Scaling against a dials reference dataset

In this example, reference_reflections.pickle and reference_experiments.json are from a dataset that has already been scaled with dials.scale. To scale another dataset (datafiles integrated.pickle, integrated_experiments.json) against this target/reference, one should use the following command:

dials.scale only_target=True integrated.pickle integrated_experiments.json reference_reflections.pickle reference_experiments.json

This will scale the intensities of the dataset to agree as closely as possible with the intensities of the reference dataset, and save the scaled dataset to scaled.pickle, scaled_experiments.json (the reference files are unchanged). The only_target=True command is important, else all the data will be scaled together and output in a joint output file.

Scaling against a reference mtz file

In this case, it is assumed that the intensity and variance columns of the mtz file have already been scaled. Targeted scaling would be run with the following command:

dials.scale integrated.pickle integrated_experiments.json target_mtz=scaled.mtz

The targeted scaling algorithm is the same regardless of the target datafile type, likewise the scaled dataset will be saved to scaled.pickle and scaled_experiments.json.
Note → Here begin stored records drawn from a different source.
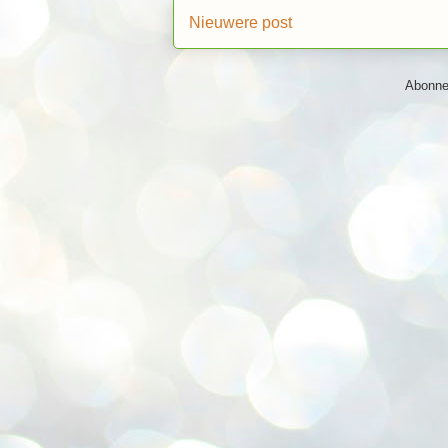
Nieuwere post
Abonne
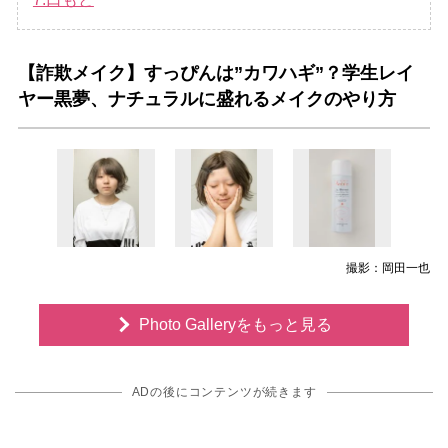
【詐欺メイク】すっぴんは”カワハギ”？学生レイ
ヤー黒夢、ナチュラルに盛れるメイクのやり方
撮影：岡田一也
Photo Galleryをもっと見る
ADの後にコンテンツが続きます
General considerations for suitable options

A common use case for scaling against a reference is to scale thin-wedge datasets against a high quality full-sweep dataset. To give the best scaling, it may be necessary to manually set the scaling model parameters: for more details see the In-depth guide to scaling options in DIALS. In the case of very thin wedge/stills datasets, or depending on the scientific question under investigation, it may be suitable to set model=KB, to give a single global scale and relative B-factor to each dataset. However, if significant intensity variation/decay is present in each measurement, it may be best to use model=physical, setting absorption_term=False and specifying values for scale_interval and decay_interval.